INSTRUCTION:
Determine how many lines of the data include the word "pixels", and write only that number.

STORED DATA:
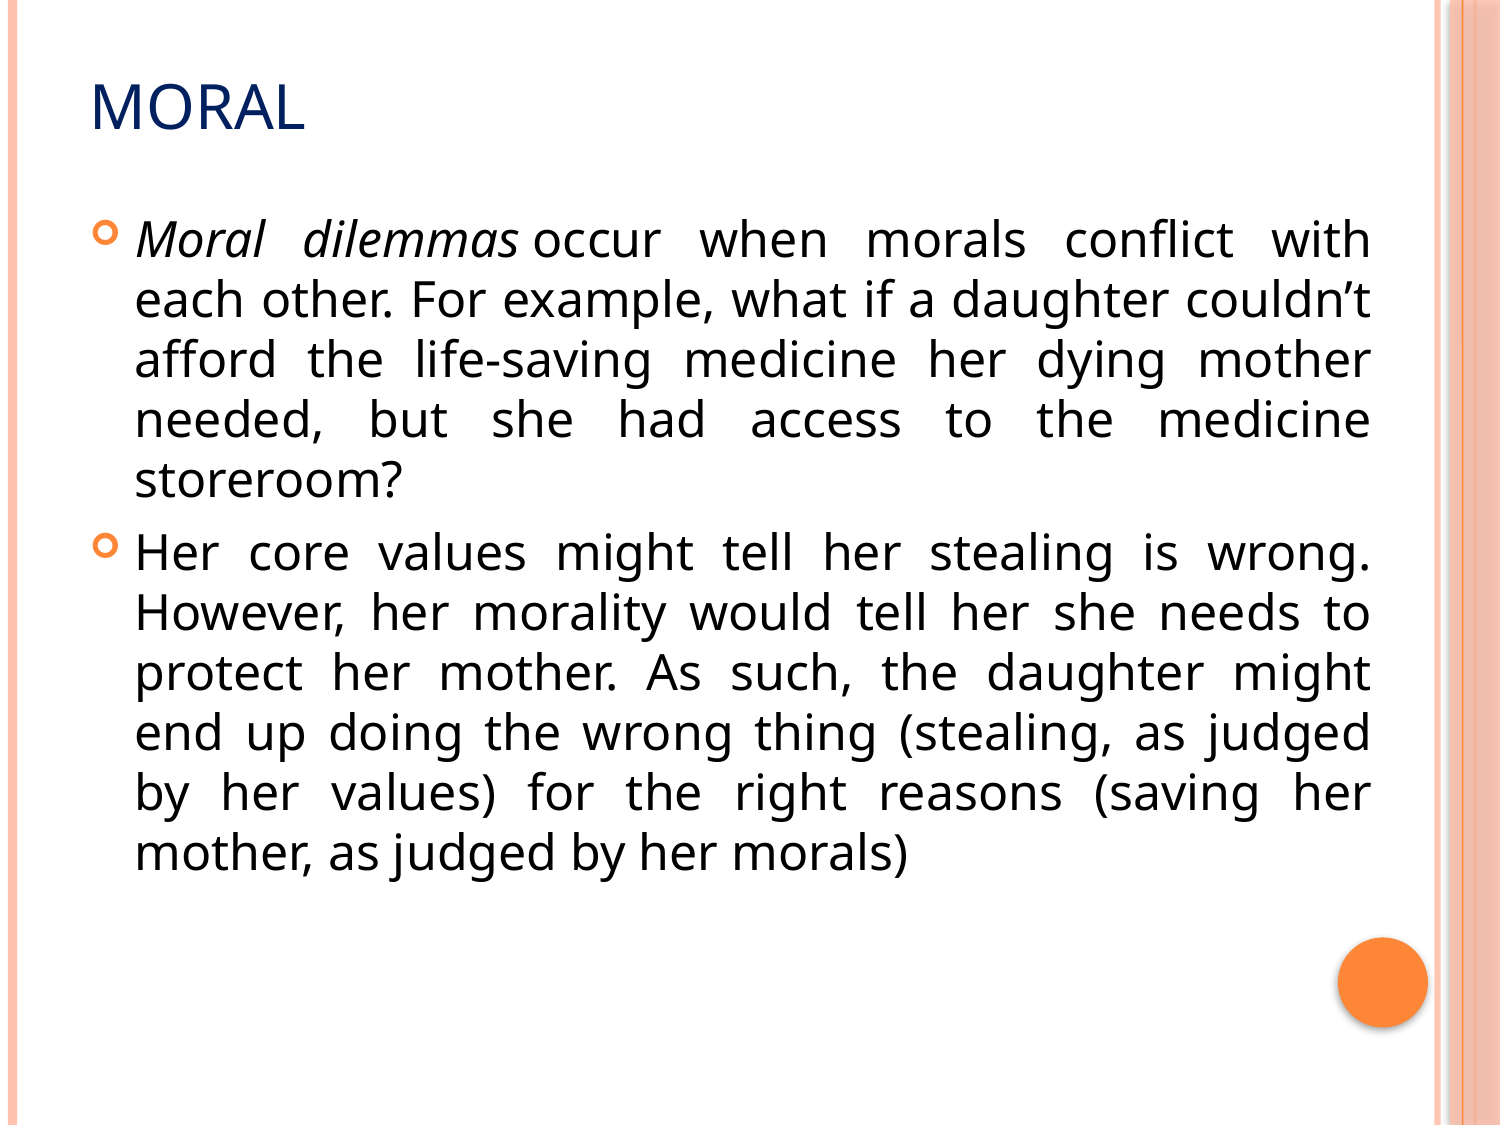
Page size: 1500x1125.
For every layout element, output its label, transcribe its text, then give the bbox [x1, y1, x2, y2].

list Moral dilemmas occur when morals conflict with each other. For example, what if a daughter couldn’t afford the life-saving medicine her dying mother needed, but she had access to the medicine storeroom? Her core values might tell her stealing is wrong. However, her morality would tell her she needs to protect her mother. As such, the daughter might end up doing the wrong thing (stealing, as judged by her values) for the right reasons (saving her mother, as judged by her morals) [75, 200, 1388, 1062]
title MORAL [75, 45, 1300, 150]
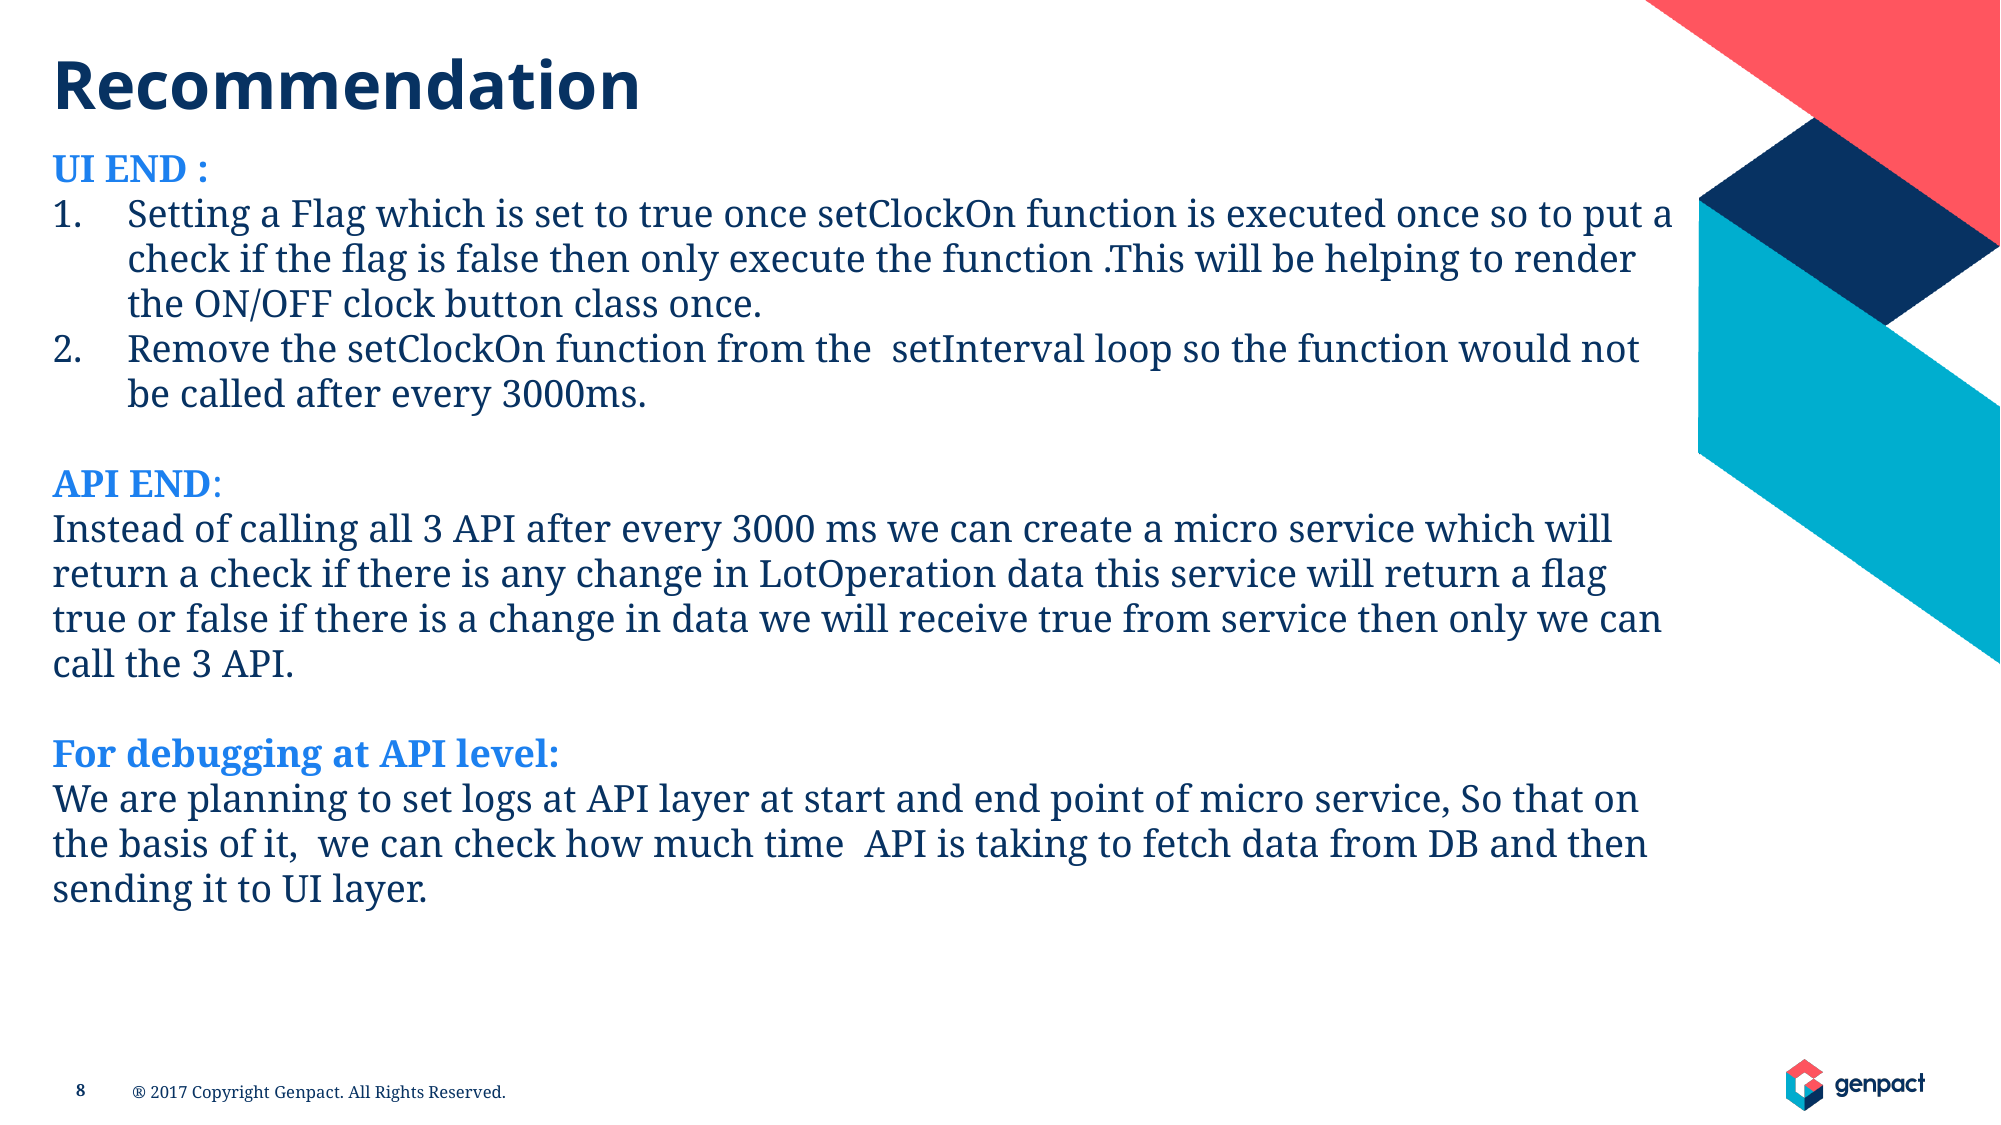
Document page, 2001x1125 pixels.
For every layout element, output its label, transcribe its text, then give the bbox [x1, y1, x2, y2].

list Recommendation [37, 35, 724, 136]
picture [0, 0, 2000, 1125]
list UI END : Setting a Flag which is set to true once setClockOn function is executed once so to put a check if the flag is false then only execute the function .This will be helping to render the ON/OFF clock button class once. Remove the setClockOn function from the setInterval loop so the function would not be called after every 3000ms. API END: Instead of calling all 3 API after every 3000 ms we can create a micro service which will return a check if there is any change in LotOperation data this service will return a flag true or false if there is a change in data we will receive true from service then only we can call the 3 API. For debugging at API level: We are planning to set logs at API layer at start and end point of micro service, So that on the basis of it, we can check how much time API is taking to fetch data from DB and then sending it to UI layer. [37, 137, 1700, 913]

...

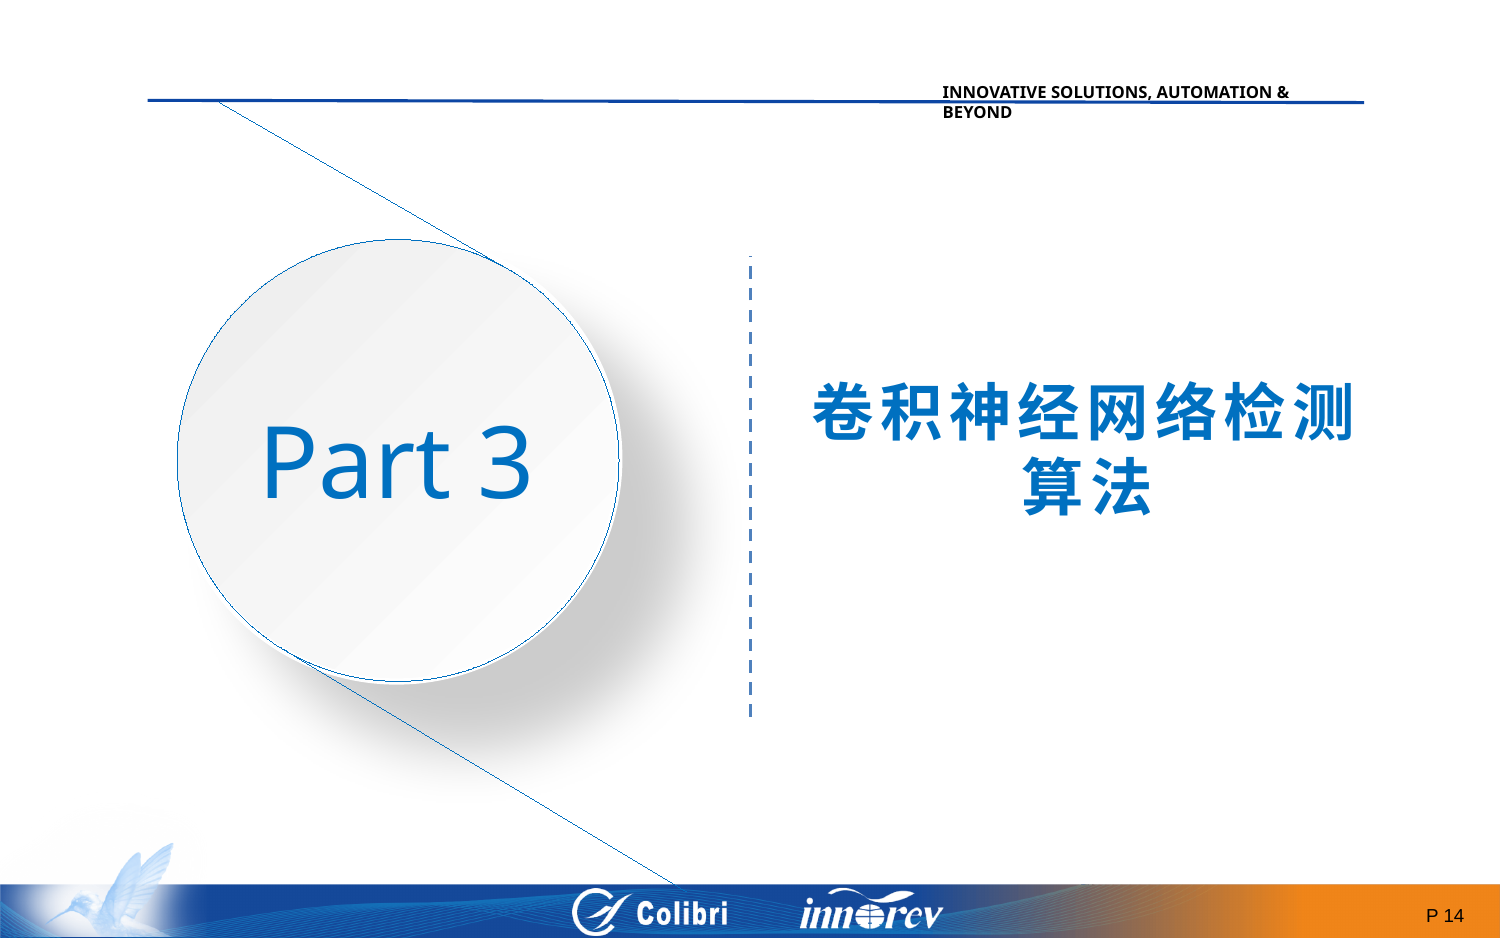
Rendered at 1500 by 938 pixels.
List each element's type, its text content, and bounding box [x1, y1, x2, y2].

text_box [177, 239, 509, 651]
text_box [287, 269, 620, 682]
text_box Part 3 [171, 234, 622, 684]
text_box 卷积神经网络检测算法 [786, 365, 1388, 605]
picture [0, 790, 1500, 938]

* * *

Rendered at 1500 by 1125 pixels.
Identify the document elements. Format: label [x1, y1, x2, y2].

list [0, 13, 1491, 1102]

ANSWER BOX:
3